> _WHAT YOU ARE ASKED TO DO_
Copy the text in the items below word for word, keeping every line as it is, and leave the pictures out of your answer.

> _DATA SUPPLIED_
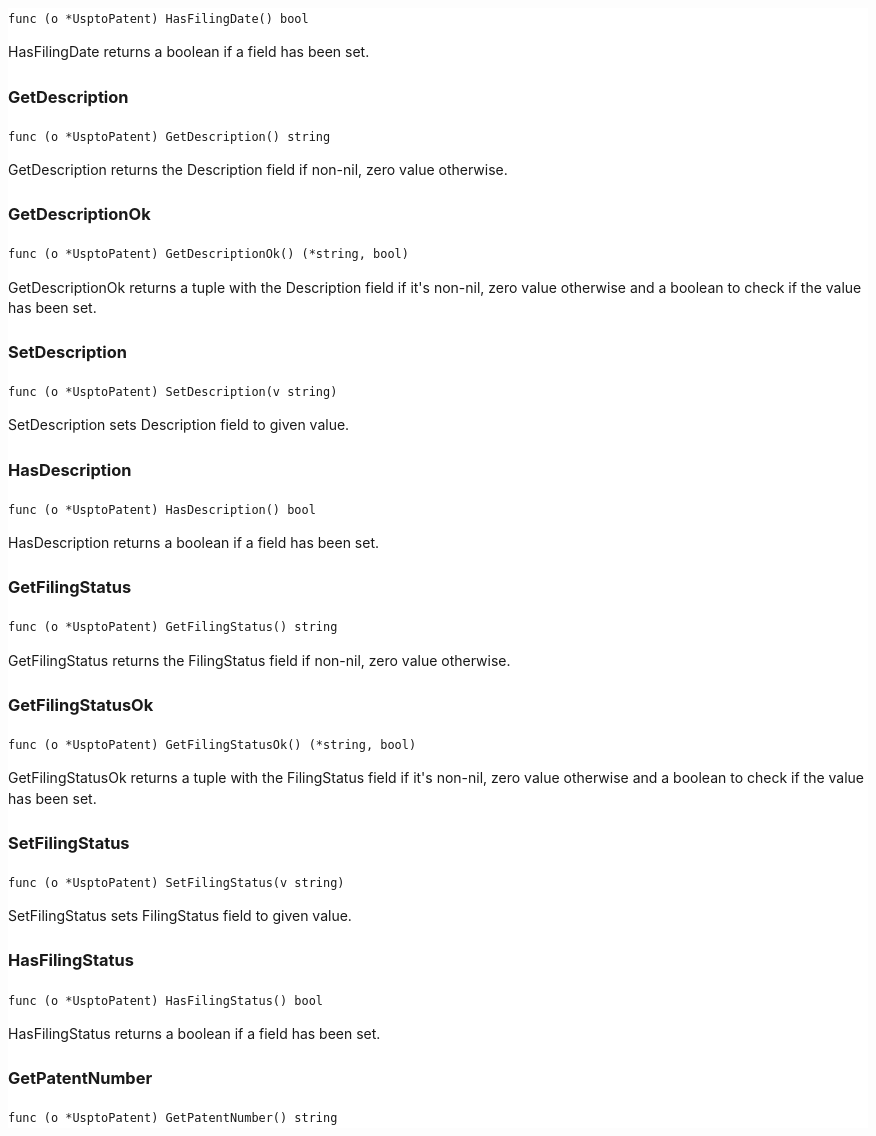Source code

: `func (o *UsptoPatent) HasFilingDate() bool`

HasFilingDate returns a boolean if a field has been set.

### GetDescription

`func (o *UsptoPatent) GetDescription() string`

GetDescription returns the Description field if non-nil, zero value otherwise.

### GetDescriptionOk

`func (o *UsptoPatent) GetDescriptionOk() (*string, bool)`

GetDescriptionOk returns a tuple with the Description field if it's non-nil, zero value otherwise
and a boolean to check if the value has been set.

### SetDescription

`func (o *UsptoPatent) SetDescription(v string)`

SetDescription sets Description field to given value.

### HasDescription

`func (o *UsptoPatent) HasDescription() bool`

HasDescription returns a boolean if a field has been set.

### GetFilingStatus

`func (o *UsptoPatent) GetFilingStatus() string`

GetFilingStatus returns the FilingStatus field if non-nil, zero value otherwise.

### GetFilingStatusOk

`func (o *UsptoPatent) GetFilingStatusOk() (*string, bool)`

GetFilingStatusOk returns a tuple with the FilingStatus field if it's non-nil, zero value otherwise
and a boolean to check if the value has been set.

### SetFilingStatus

`func (o *UsptoPatent) SetFilingStatus(v string)`

SetFilingStatus sets FilingStatus field to given value.

### HasFilingStatus

`func (o *UsptoPatent) HasFilingStatus() bool`

HasFilingStatus returns a boolean if a field has been set.

### GetPatentNumber

`func (o *UsptoPatent) GetPatentNumber() string`
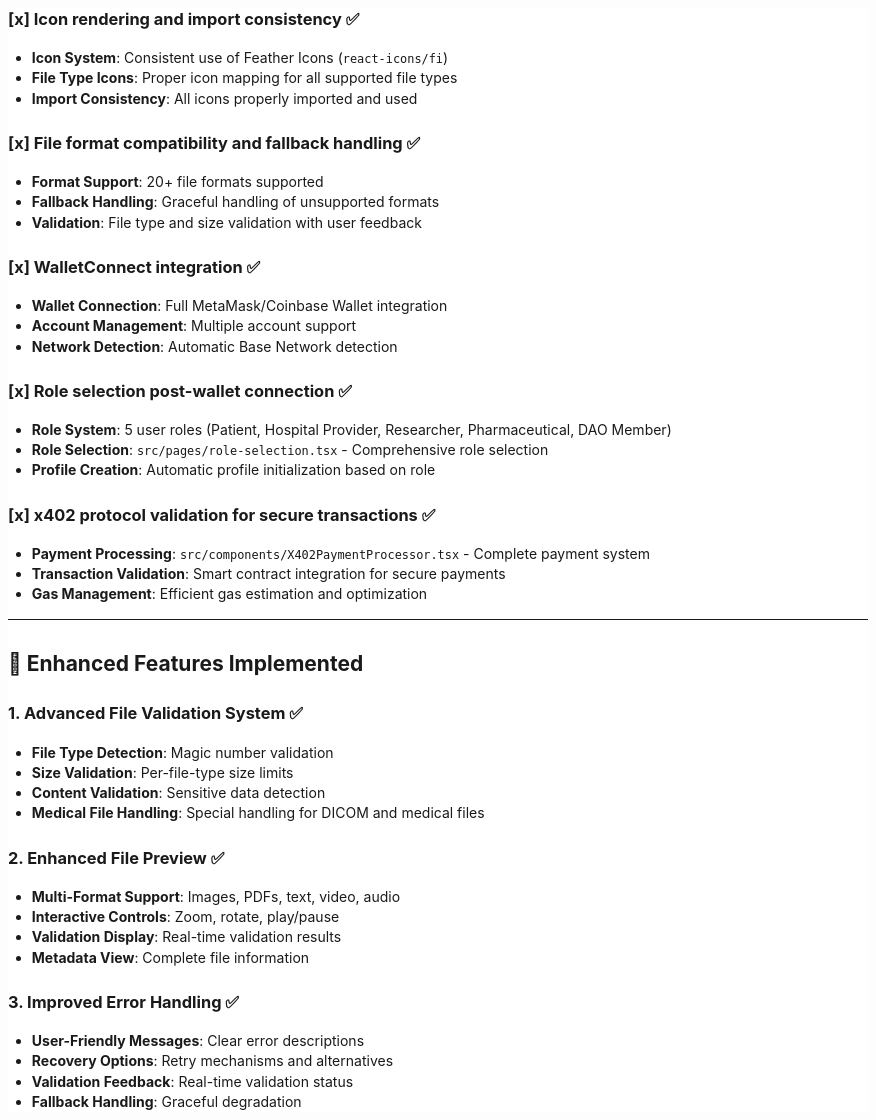 ### **[x] Icon rendering and import consistency** ✅
- **Icon System**: Consistent use of Feather Icons (`react-icons/fi`)
- **File Type Icons**: Proper icon mapping for all supported file types
- **Import Consistency**: All icons properly imported and used

### **[x] File format compatibility and fallback handling** ✅
- **Format Support**: 20+ file formats supported
- **Fallback Handling**: Graceful handling of unsupported formats
- **Validation**: File type and size validation with user feedback

### **[x] WalletConnect integration** ✅
- **Wallet Connection**: Full MetaMask/Coinbase Wallet integration
- **Account Management**: Multiple account support
- **Network Detection**: Automatic Base Network detection

### **[x] Role selection post-wallet connection** ✅
- **Role System**: 5 user roles (Patient, Hospital Provider, Researcher, Pharmaceutical, DAO Member)
- **Role Selection**: `src/pages/role-selection.tsx` - Comprehensive role selection
- **Profile Creation**: Automatic profile initialization based on role

### **[x] x402 protocol validation for secure transactions** ✅
- **Payment Processing**: `src/components/X402PaymentProcessor.tsx` - Complete payment system
- **Transaction Validation**: Smart contract integration for secure payments
- **Gas Management**: Efficient gas estimation and optimization

---

## 🚀 **Enhanced Features Implemented**

### **1. Advanced File Validation System** ✅
- **File Type Detection**: Magic number validation
- **Size Validation**: Per-file-type size limits
- **Content Validation**: Sensitive data detection
- **Medical File Handling**: Special handling for DICOM and medical files

### **2. Enhanced File Preview** ✅
- **Multi-Format Support**: Images, PDFs, text, video, audio
- **Interactive Controls**: Zoom, rotate, play/pause
- **Validation Display**: Real-time validation results
- **Metadata View**: Complete file information

### **3. Improved Error Handling** ✅
- **User-Friendly Messages**: Clear error descriptions
- **Recovery Options**: Retry mechanisms and alternatives
- **Validation Feedback**: Real-time validation status
- **Fallback Handling**: Graceful degradation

> _EXERCISE SOLUTION_
Source code

: `func (o *UsptoPatent) HasFilingDate() bool`

HasFilingDate returns a boolean if a field has been set.

### GetDescription

`func (o *UsptoPatent) GetDescription() string`

GetDescription returns the Description field if non-nil, zero value otherwise.

### GetDescriptionOk

`func (o *UsptoPatent) GetDescriptionOk() (*string, bool)`

GetDescriptionOk returns a tuple with the Description field if it's non-nil, zero value otherwise
and a boolean to check if the value has been set.

### SetDescription

`func (o *UsptoPatent) SetDescription(v string)`

SetDescription sets Description field to given value.

### HasDescription

`func (o *UsptoPatent) HasDescription() bool`

HasDescription returns a boolean if a field has been set.

### GetFilingStatus

`func (o *UsptoPatent) GetFilingStatus() string`

GetFilingStatus returns the FilingStatus field if non-nil, zero value otherwise.

### GetFilingStatusOk

`func (o *UsptoPatent) GetFilingStatusOk() (*string, bool)`

GetFilingStatusOk returns a tuple with the FilingStatus field if it's non-nil, zero value otherwise
and a boolean to check if the value has been set.

### SetFilingStatus

`func (o *UsptoPatent) SetFilingStatus(v string)`

SetFilingStatus sets FilingStatus field to given value.

### HasFilingStatus

`func (o *UsptoPatent) HasFilingStatus() bool`

HasFilingStatus returns a boolean if a field has been set.

### GetPatentNumber

`func (o *UsptoPatent) GetPatentNumber() string`
 ### **[x] Icon rendering and import consistency** ✅
- **Icon System**: Consistent use of Feather Icons (`react-icons/fi`)
- **File Type Icons**: Proper icon mapping for all supported file types
- **Import Consistency**: All icons properly imported and used

### **[x] File format compatibility and fallback handling** ✅
- **Format Support**: 20+ file formats supported
- **Fallback Handling**: Graceful handling of unsupported formats
- **Validation**: File type and size validation with user feedback

### **[x] WalletConnect integration** ✅
- **Wallet Connection**: Full MetaMask/Coinbase Wallet integration
- **Account Management**: Multiple account support
- **Network Detection**: Automatic Base Network detection

### **[x] Role selection post-wallet connection** ✅
- **Role System**: 5 user roles (Patient, Hospital Provider, Researcher, Pharmaceutical, DAO Member)
- **Role Selection**: `src/pages/role-selection.tsx` - Comprehensive role selection
- **Profile Creation**: Automatic profile initialization based on role

### **[x] x402 protocol validation for secure transactions** ✅
- **Payment Processing**: `src/components/X402PaymentProcessor.tsx` - Complete payment system
- **Transaction Validation**: Smart contract integration for secure payments
- **Gas Management**: Efficient gas estimation and optimization

---

## 🚀 **Enhanced Features Implemented**

### **1. Advanced File Validation System** ✅
- **File Type Detection**: Magic number validation
- **Size Validation**: Per-file-type size limits
- **Content Validation**: Sensitive data detection
- **Medical File Handling**: Special handling for DICOM and medical files

### **2. Enhanced File Preview** ✅
- **Multi-Format Support**: Images, PDFs, text, video, audio
- **Interactive Controls**: Zoom, rotate, play/pause
- **Validation Display**: Real-time validation results
- **Metadata View**: Complete file information

### **3. Improved Error Handling** ✅
- **User-Friendly Messages**: Clear error descriptions
- **Recovery Options**: Retry mechanisms and alternatives
- **Validation Feedback**: Real-time validation status
- **Fallback Handling**: Graceful degradation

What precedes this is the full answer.